Su Nature il paper di un team internazionale di scienziati, tra cui il paleontologo federiciano Pasquale Raia del DISTAR, che ha dimostrato una correlazione tra i cambiamenti climatici e l’evoluzione della specie umana
È stato dato a lungo per scontato che i cambiamenti climatici avessero avuto un ruolo fondamentale nell’evoluzione del nostro genere Homo. Tuttavia l’inadeguatezza di set di dati paleoclimatici e l’imprecisione nel rappresentare la storia ambientale di regioni interessanti sul piano antropologico hanno sempre reso difficile quantificare il collegamento. Lo studio pubblicato su Nature si è avvalso di un database ricco di occorrenze antropologiche (datazione radiometrica) e dati paleoclimatici sugli ultimi due milioni di anni su scala planetaria. Il team trasversale annovera esperti paleoclimatologi, antropologi ed ecologi che sono riusciti a determinare le condizioni ambientali in cui vivevano i nostri antenati.
Facendo affidamento su numerose simulazioni paleoclimatiche, il team ha ricostruito le condizioni climatiche ottimali e quelle effettive relativamente a tutte le specie appartenenti al genere Homo. L’ultima fase di lavoro ha permesso di stimare i luoghi in cui tali condizioni si sono realizzate nel corso della storia evolutiva umana, luoghi che hanno dunque rappresentato le aree che potenzialmente hanno ospitato i nostri antenati.
Un supercomputer per mettere insieme i dati
Raccolte di dati e simulazioni paleoclimatiche sono state fornite dall’IBS Center for Climate Physics, avanguardistica infrastruttura di supercalcolo di un ateneo sudcoreano.
I dati da incrociare tengono conto anche di quegli eventi astronomici che hanno generato modificazioni nella temperatura, nelle precipitazioni e quindi nelle fonti di sostentamento degli ominidi forzando cambiamenti nelle distribuzioni della popolazione.

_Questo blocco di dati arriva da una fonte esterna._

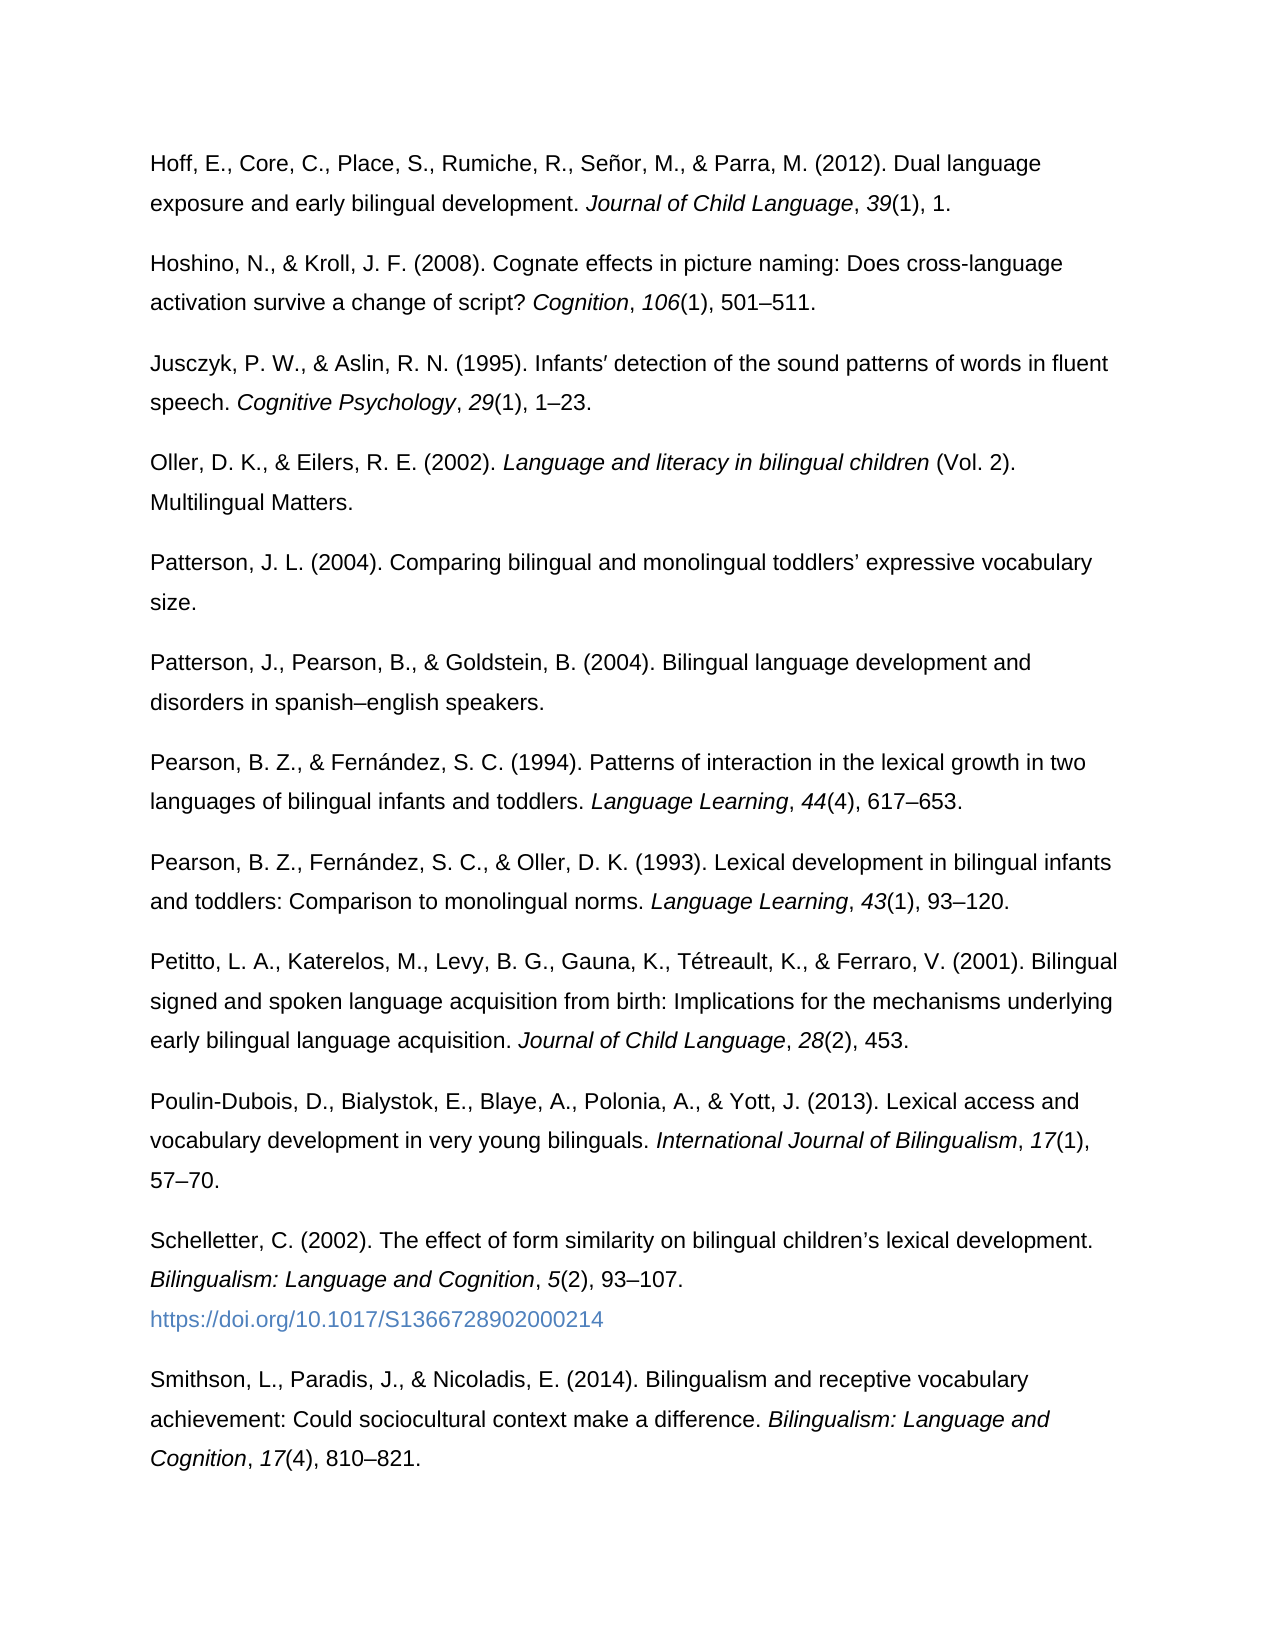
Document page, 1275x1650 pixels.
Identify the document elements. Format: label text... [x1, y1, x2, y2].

Sebbene ogni specie umana abbia avuto delle peculiari preferenze ambientali, nel corso del tempo queste preferenze sono state influenzate dai cambiamenti climatici dovuti legati a loro volta a cambiamenti astronomici, come ad esempio la variazione dell’oscillazione dell’asse terrestre e dell’eccentricità dell’orbita terrestre, con tempi ciclici che vanno da 21 a 400 mila anni.
Durante il Pleistocene inferiore, gli ominidi si stabilirono principalmente in quegli ambienti con una variabilità climatica minore. Questo comportamento è cambiato dopo la transizione del Pleistocene medio, quando gli esseri umani arcaici hanno cominciato a vagare ovunque affrontando un’ampia gamma di gradienti climatici. L’analisi suggerisce inoltre che le interruzioni climatiche nell’Africa meridionale e nell’Eurasia hanno contribuito alla trasformazione evolutiva delle popolazioni di Homo Heidelbergensis rispettivamente in Sapiens e Neanderthal.
Sfida tra ominidi
«Le specie più antiche vivevano in climi stabili e non hanno cambiato i loro habitat. Invece le specie più recenti, quando hanno incontrato cambiamenti climatici più marcati hanno cercato di adattarsi. Quando non l’hanno fatto si sono ‘trasformate’ in altro…»
Pasquale Raia e Alessandro Mondanaro in un’intervista all’ANSA
La scoperta ricostruisce la storia evolutiva delle specie umane che si sono alternate negli ultimi 2 milioni d’anni. Più precisamente, le simulazioni del modello di circolazione generale accoppiate con un’ampia raccolta di reperti fossili e archeologici hanno consentito di studiare le dinamiche spaziotemporale e geografiche dell’habitat di cinque specie di ominidi nell’arco degli ultimi due milioni di anni.
Con un focus sulle specie estinte, si è visto come queste, negli ultimi momenti della loro storia evolutiva, fossero in sovrapposizione territoriale con quelle specie ominidi che poi le hanno soppiantate. Ciò è avvenuto in aree potenzialmente occupabili da diverse specie di ominidi con preferenze climatiche iniziali molto simili tra loro.
Insomma solide simulazioni numeriche dei cambiamenti dell’habitat indotti dal clima forniscono un quadro per verificare le ipotesi sulle origini della specie umana.
La storia evolutiva umana è diventata un tema di grande interesse per la ricerca scientifica a causa soprattutto della necessità di prevedere l’impatto del cambiamento climatico sui biomi e quindi sullo stile di vita dell’umanità futura. I principali ostacoli lungo questo percorso scientifico sono la scarsa risoluzione dei dati climatici del passato e l’inconsistenza del record fossile.